One of the techniques she taught us was to take a problem you're stuck on a solution for, like say a stalled plot line, and write down whatever you do know about it. The information you have, that is. Then write down what resolution you want. You do this right before your nightly ablutions, and then you go to bed. You literally sleep on it.

I forgot to do this the first night, but I did try it on the second. I know how I need the book to end, after all. I just hadn't figured out how to get there. That's normal for how I write. I know the beginning, I know the end, and I sort of discover the middle when I write.

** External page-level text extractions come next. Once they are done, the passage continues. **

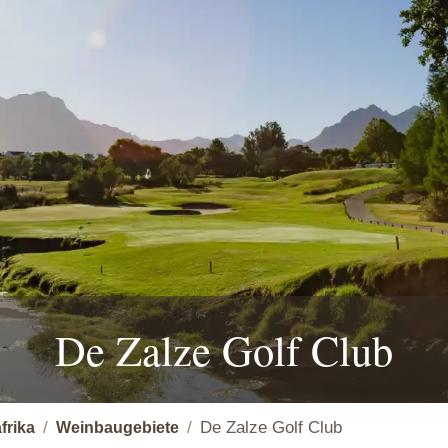
De Zalze Golf Club
De Zalze Golf Club
frika
Weinbaugebiete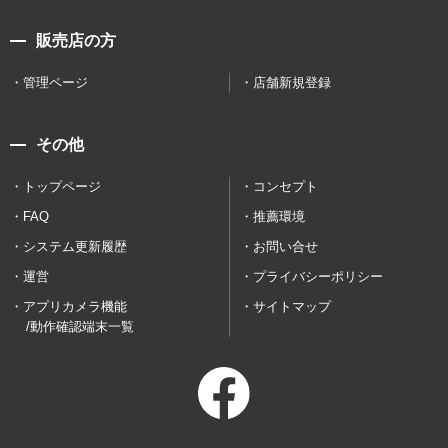
販売店の方
管理ページ
店舗新規登録
その他
トップページ
コンセプト
FAQ
推薦環境
システム更新履歴
お問い合せ
運営
プライバシーポリシー
アプリカメラ機能
サイトマップ
/動作確認端末一覧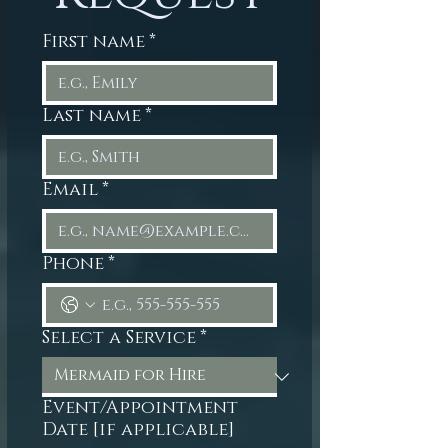
First name
*
Last name
*
Email
*
Phone
*
Select a Service
*
Event/Appointment
Date [if applicable]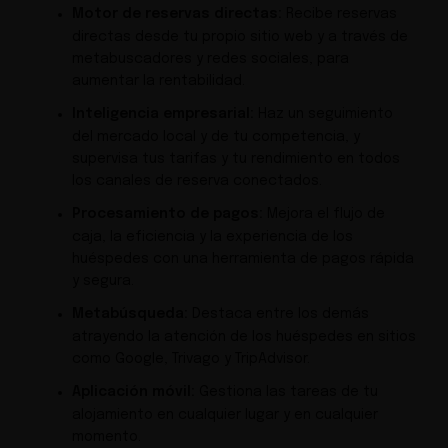
Motor de reservas directas:
Recibe reservas
directas desde tu propio sitio web y a través de
metabuscadores y redes sociales, para
aumentar la rentabilidad.
Inteligencia empresarial:
Haz un seguimiento
del mercado local y de tu competencia, y
supervisa tus tarifas y tu rendimiento en todos
los canales de reserva conectados.
Procesamiento de pagos:
Mejora el flujo de
caja, la eficiencia y la experiencia de los
huéspedes con una herramienta de pagos rápida
y segura.
Metabúsqueda:
Destaca entre los demás
atrayendo la atención de los huéspedes en sitios
como Google, Trivago y TripAdvisor.
Aplicación móvil:
Gestiona las tareas de tu
alojamiento en cualquier lugar y en cualquier
momento.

At any rate, my phone died during the night, and I found out I'd slept in when my boss knocked on my hotel room door. This was our checkout day, so I had to frantically run around packing and trying to wake up and didn't think at all about my little experiment. Not until I was sitting in the car on the way back, reading a book on my kindle, and bemoaning the lack of coffee.

The plot for the book just dropped into my lap. Suddenly, I thought of something I hadn't considered before and the entire remainder of the book just came together. It was fantastic. I hauled out my Mac Air and typed on it until the battery died (forgot to charge it the night before too) and then I wrote in a notebook. Since I've been home, I've written 4000 words and it's flowing out of me as easily as anything else I've ever written, and it feels good.

My long, rambling point is, I highly recommend this as a technique to clear out a mental log jam. I know I'm certainly going to use it in future.  Thank you, Glynis.

Saturday, December 3, 2011

Ongoing as ever

I've been working on typing in the red pen edit changes on one of my novels. This unfortunately gives me an absolute splitting headache, so the process takes forever. I have over 150 pages to go and my brain hurts.

So, I've been doing other writing and art. I've written several short stories in the last week or so (writing with a fountain pen on moleskine paper is to die for) and created some digital paintings. I'm using CS5 for it and I think I've found my painting medium.